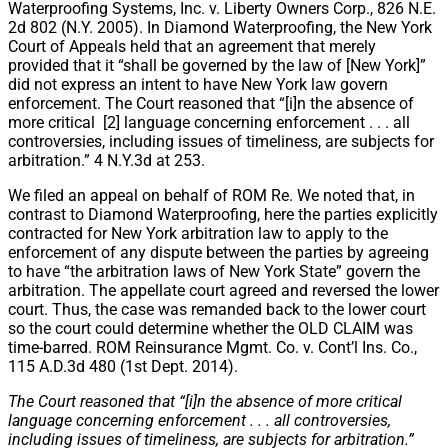
Waterproofing Systems, Inc. v. Liberty Owners Corp., 826 N.E.
2d 802 (N.Y. 2005). In Diamond Waterproofing, the New York
Court of Appeals held that an agreement that merely
provided that it “shall be governed by the law of [New York]”
did not express an intent to have New York law govern
enforcement. The Court reasoned that “[i]n the absence of
more critical [2] language concerning enforcement . . . all
controversies, including issues of timeliness, are subjects for
arbitration.” 4 N.Y.3d at 253.
We filed an appeal on behalf of ROM Re. We noted that, in
contrast to Diamond Waterproofing, here the parties explicitly
contracted for New York arbitration law to apply to the
enforcement of any dispute between the parties by agreeing
to have “the arbitration laws of New York State” govern the
arbitration. The appellate court agreed and reversed the lower
court. Thus, the case was remanded back to the lower court
so the court could determine whether the OLD CLAIM was
time-barred. ROM Reinsurance Mgmt. Co. v. Cont’l Ins. Co.,
115 A.D.3d 480 (1st Dept. 2014).
The Court reasoned that “[i]n the absence of more critical
language concerning enforcement . . . all controversies,
including issues of timeliness, are subjects for arbitration.”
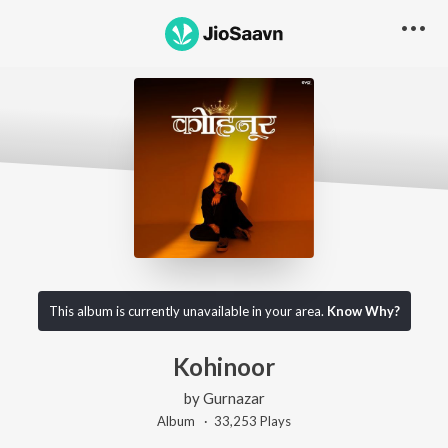
This album is currently unavailable in your area.
Know Why?
Kohinoor
by
Gurnazar
Album ·
33,253
Play
s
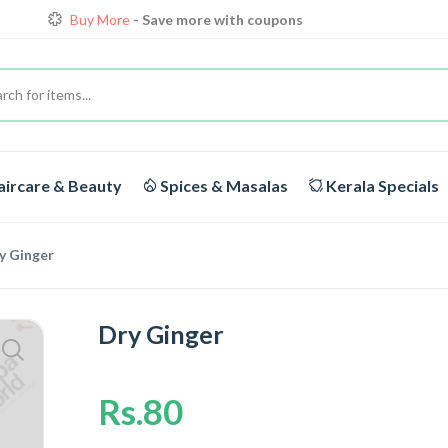
Buy More
- Save more with coupons
Loyalty Discounts for Reorders
View details
FREE DELIVERY
On orders above Rs.1999/-
ircare & Beauty
Spices & Masalas
Kerala Specials
y Ginger
Dry Ginger
Rs.80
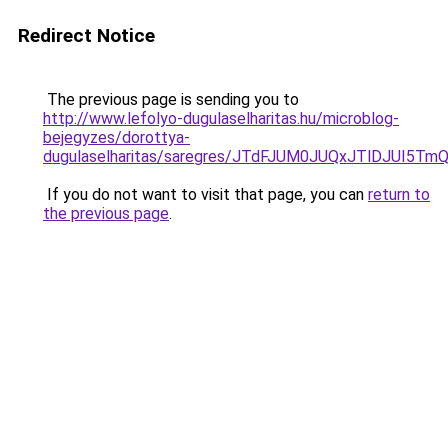
Redirect Notice
The previous page is sending you to
http://www.lefolyo-dugulaselharitas.hu/microblog-
bejegyzes/dorottya-
dugulaselharitas/saregres/JTdFJUM0JUQxJTlDJU
If you do not want to visit that page, you can
return to
the previous page
.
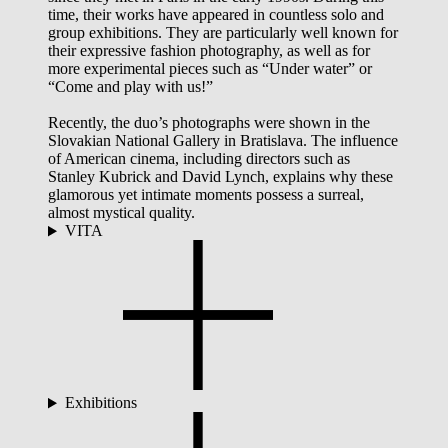
time, their works have appeared in countless solo and
group exhibitions. They are particularly well known for
their expressive fashion photography, as well as for
more experimental pieces such as “Under water” or
“Come and play with us!”
Recently, the duo’s photographs were shown in the
Slovakian National Gallery in Bratislava. The influence
of American cinema, including directors such as
Stanley Kubrick and David Lynch, explains why these
glamorous yet intimate moments possess a surreal,
almost mystical quality.
VITA
Exhibitions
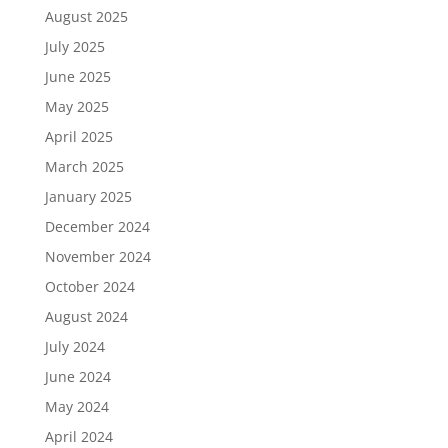
August 2025
July 2025
June 2025
May 2025
April 2025
March 2025
January 2025
December 2024
November 2024
October 2024
August 2024
July 2024
June 2024
May 2024
April 2024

◆ What the task requires
Using the material above, state how many lines include the string "such". Answer with a single number.

◆ Solution for this exercise
2